Photo de Simon Gerrans

C’est l’éternel débat. Chaque année, avant le lancement du premier monument de la saison, les observateurs se questionnent. Entre Paris-Nice, course française qui a vu triompher les plus grands, et Tirreno-Adriatico, épreuve plus récente mais qui a souvent vu passer les futurs vainqueurs de la Primavera, que choisir ? D’un côté, les coureurs ont fait leur choix. De l’autre, les organisateurs tentent de se rattraper. Le point sur cette situation difficile pour les deux épreuves, mais qui sert également de moteur à leur développement.

De Cancellara à Ciolek, une participation à Tirreno-Adriatico est le meilleur choix

Historiquement, Paris-Nice est une épreuve plus prestigieuse. Pourtant, lors des vingt dernières années, seuls 4 vainqueurs de Milan-San Remo sortaient de la Course au Soleil, alors que 16 avaient pris part à Tirreno-Adriatico. Cette année encore, on observe dans les participants un net avantage à Milan-San Remo. Ainsi, Fabian Cancellara, que l’on classe chaque année parmi les favoris alors qu’il n’est ni le meilleur puncheur ni le meilleur sprinteur, a déjà remporté les deux épreuves à la suite. C’était en 2008. Depuis, il réédite chaque année cette préparation, ce qui lui réussit plutôt bien : deuxième en 2011 et 2012 et troisième en 2013, il répond présent pratiquement chaque année et, quand la course se décante, il semble qu’une place sur le podium lui soit réservée. Cette année encore, il a opté pour la Course des Deux Mers, notamment en raison du contre-la-montre par équipe inaugural et, surtout, de celui qui clôt la course, mardi.

Mais, cette année, la Primavera semble promise à un sprinteur. Pour le parcours, plus plat qu’à l’accoutumée, mais surtout pour l’avenir de la course. Dès l’an prochain, Milan-San Remo deviendra bien plus difficile et les sprinteurs voient peut-être en cette année 2014 leur dernière chance de s’imposer, du moins pour ceux qui ne passent pas très bien les bosses. C’est le cas du trio Kittel-Greipel-Cavendish. Ce dernier, vainqueur de l’épreuve en 2009, sait qu’il ne part pas favori, loin de là. En difficulté depuis le début de saison, il ne prévoyait pas de courir l’épreuve italienne, mais le changement de parcours l’a fait changer d’avis. Pour le préparer au mieux, il est cette semaine sur Tirreno-Adriatico. Les deux allemands, qui n’ont jamais brillé sur la Primavera, ont fait le même choix. Eux savent que c’est sans doute la dernière chance de leur carrière de remporter un monument. Un constat difficile à accepter qui les a sans doute fait réfléchir longuement à leur préparation. Pourtant, ils ont choisi tous deux la Course des Deux Mers, qui réunit les meilleurs sprinteurs au monde. Peter Sagan, qui pourra quant à lui jouer sa carte les années prochaines grâce à son punch, a également fait le choix de courir en Italie. Question d’habitude, peut-être, mais il est là, et c’est ce qui sera retenu. Enfin, le tenant du titre Gerald Ciolek, qui avait surpris son monde l’année passée, a également fait le choix de rester en Italie pour se préparer au mieux. L’an dernier, il avait fait de même, terminant 3e et 4e des deux premières étapes. Après cinq jours de course, il n’a toujours pas signé le même top 100. Ce qui ne l’empêche pas d’être persuadé que Tirreno-Adriatico est la course à faire pour maximiser ses chances de victoire sur Milan-San Remo.
::::::
| CONSIGNE À SUIVRE |
Indiquez si chaque affirmation ci-dessous concorde avec le texte étudié, en répondant par oui ou non et en citant les mots du texte qui tranchent.
1. Au cours des vingt dernières années, seize vainqueurs de Milan-San Remo avaient pris part à Tirreno-Adriatico.
2. Fabian Cancellara a remporté Milan-San Remo en 2011.
3. Milan-San Remo deviendra plus difficile dès l’an prochain.
::::::
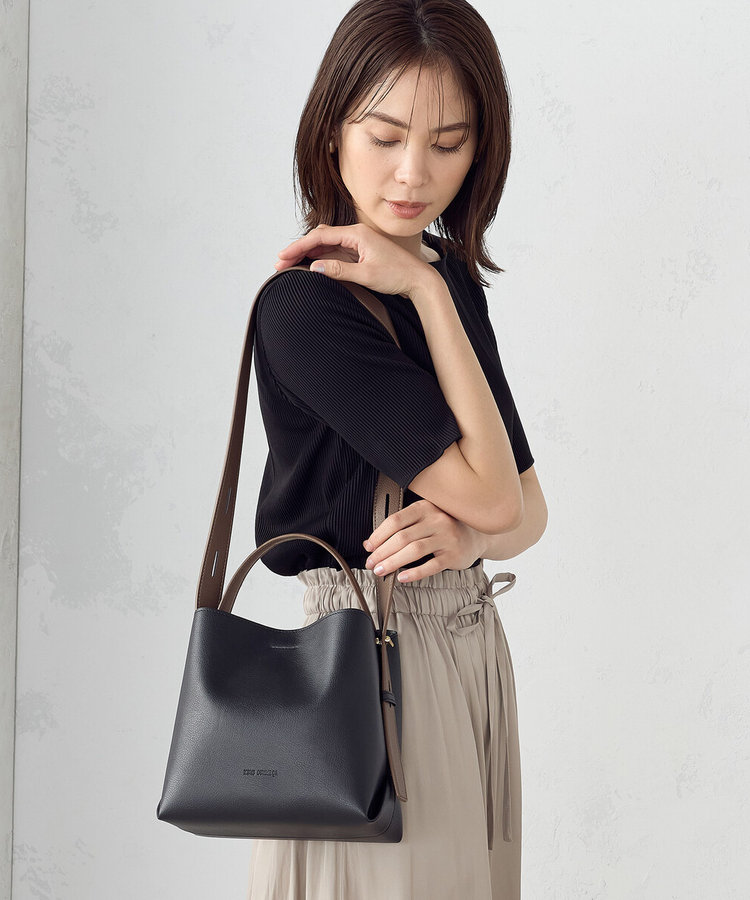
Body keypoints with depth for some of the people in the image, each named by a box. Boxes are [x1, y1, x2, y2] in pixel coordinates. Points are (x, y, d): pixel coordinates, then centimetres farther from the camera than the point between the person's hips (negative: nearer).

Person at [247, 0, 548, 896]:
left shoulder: (450, 279, 7)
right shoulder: (304, 305, -17)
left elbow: (527, 508, 7)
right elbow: (493, 495, -17)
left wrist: (461, 534, -15)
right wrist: (423, 291, -16)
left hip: (470, 644, 7)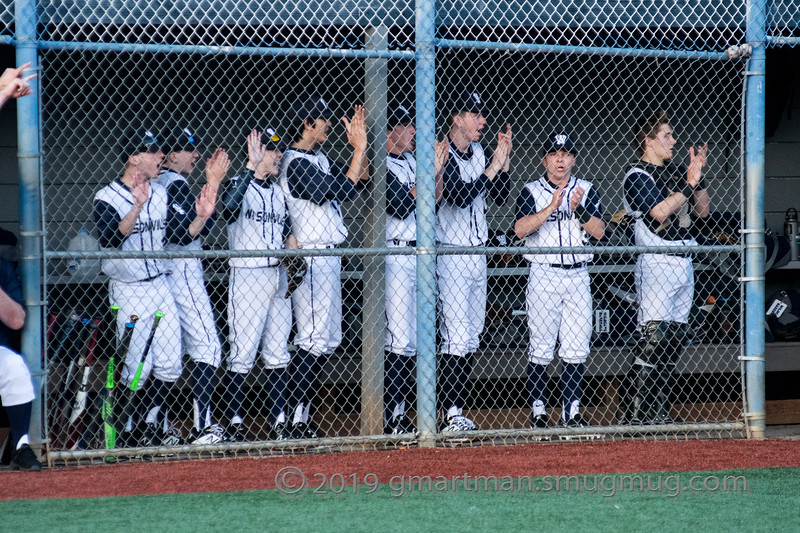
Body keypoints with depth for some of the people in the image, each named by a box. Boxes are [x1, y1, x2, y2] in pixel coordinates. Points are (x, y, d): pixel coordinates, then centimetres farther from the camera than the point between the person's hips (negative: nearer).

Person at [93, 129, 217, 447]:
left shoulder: (161, 195, 10)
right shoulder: (107, 197, -11)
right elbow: (109, 239, -27)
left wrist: (201, 217, -6)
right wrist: (138, 207, -39)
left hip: (160, 286, 6)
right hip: (128, 292, -6)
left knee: (170, 365, 5)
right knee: (138, 366, -5)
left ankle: (150, 427, 18)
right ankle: (127, 431, 10)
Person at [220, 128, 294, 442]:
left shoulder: (278, 192, 15)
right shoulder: (240, 184, -7)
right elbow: (228, 206, -30)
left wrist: (294, 254, -1)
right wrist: (252, 168, -33)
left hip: (278, 277, 7)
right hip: (247, 276, -7)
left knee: (277, 354, 9)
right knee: (242, 353, -7)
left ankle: (279, 422, 13)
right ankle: (234, 422, -1)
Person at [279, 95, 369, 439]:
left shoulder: (319, 159, 15)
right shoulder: (297, 163, -15)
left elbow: (358, 181, 16)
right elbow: (344, 191, -20)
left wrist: (359, 145, 6)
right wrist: (359, 148, -14)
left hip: (329, 258, 10)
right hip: (313, 259, -10)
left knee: (328, 340, 12)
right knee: (314, 340, -11)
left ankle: (300, 417, 15)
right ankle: (295, 421, -10)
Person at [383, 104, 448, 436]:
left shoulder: (411, 160, 16)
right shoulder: (381, 166, -11)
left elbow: (432, 200, 15)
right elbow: (402, 206, -19)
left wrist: (439, 169, 1)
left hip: (420, 256, 9)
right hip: (395, 256, -9)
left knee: (413, 339, 10)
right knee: (398, 340, -11)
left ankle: (398, 412, 15)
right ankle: (389, 419, -9)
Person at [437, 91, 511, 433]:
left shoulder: (479, 153, 12)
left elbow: (500, 196, 12)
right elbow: (460, 196, -24)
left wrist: (504, 160, 0)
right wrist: (493, 167, -20)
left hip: (478, 254, 8)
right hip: (451, 254, -8)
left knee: (472, 336, 9)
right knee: (456, 337, -12)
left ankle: (457, 411, 13)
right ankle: (451, 415, -13)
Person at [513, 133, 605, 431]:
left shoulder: (586, 191, 10)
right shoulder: (532, 192, 3)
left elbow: (599, 232, -1)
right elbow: (520, 229, -13)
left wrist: (580, 209, -17)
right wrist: (551, 207, -21)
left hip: (578, 275, 2)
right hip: (543, 275, -2)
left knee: (576, 348, 1)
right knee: (541, 347, -3)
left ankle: (571, 411, 7)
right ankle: (538, 410, 5)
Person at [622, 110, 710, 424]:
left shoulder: (675, 171, 18)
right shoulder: (637, 175, -6)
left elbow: (702, 211, 18)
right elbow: (658, 212, -19)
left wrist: (698, 175, 7)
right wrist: (689, 183, -14)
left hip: (683, 263, 8)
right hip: (657, 264, -8)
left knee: (676, 337, 7)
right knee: (654, 337, -14)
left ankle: (660, 411, 11)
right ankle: (639, 413, -13)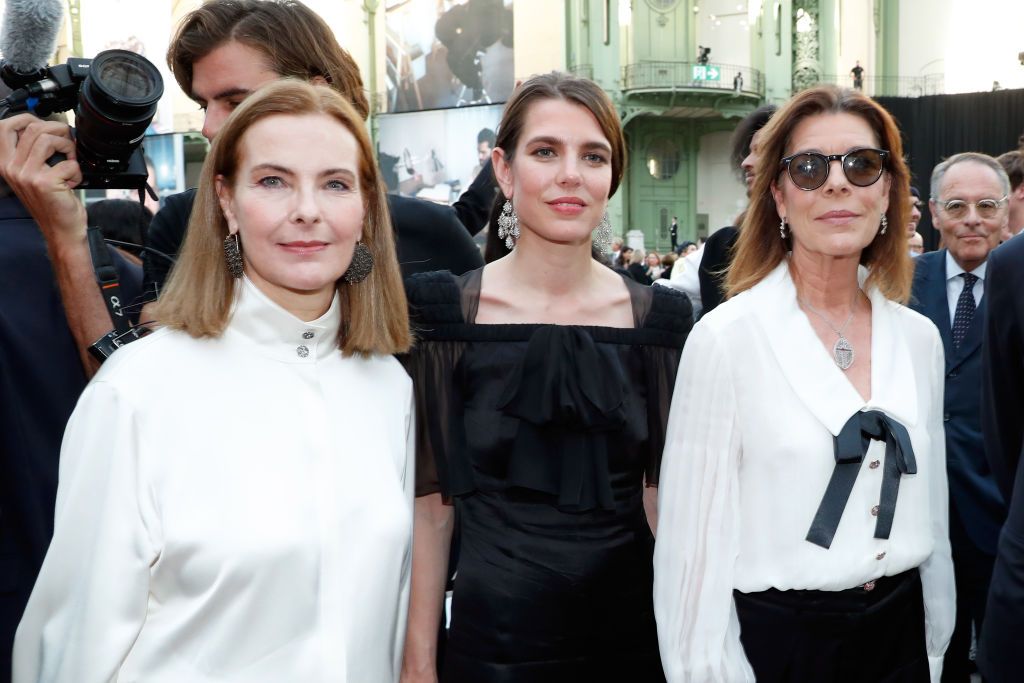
::::::
| CORRIGÉ |
1. Oui : « seuls 4 vainqueurs de Milan-San Remo sortaient de la Course au Soleil, alors que 16 avaient pris part à Tirreno-Adriatico »
2. Non : « deuxième en 2011 et 2012 et troisième en 2013 »
3. Oui : « Dès l’an prochain, Milan-San Remo deviendra bien plus difficile »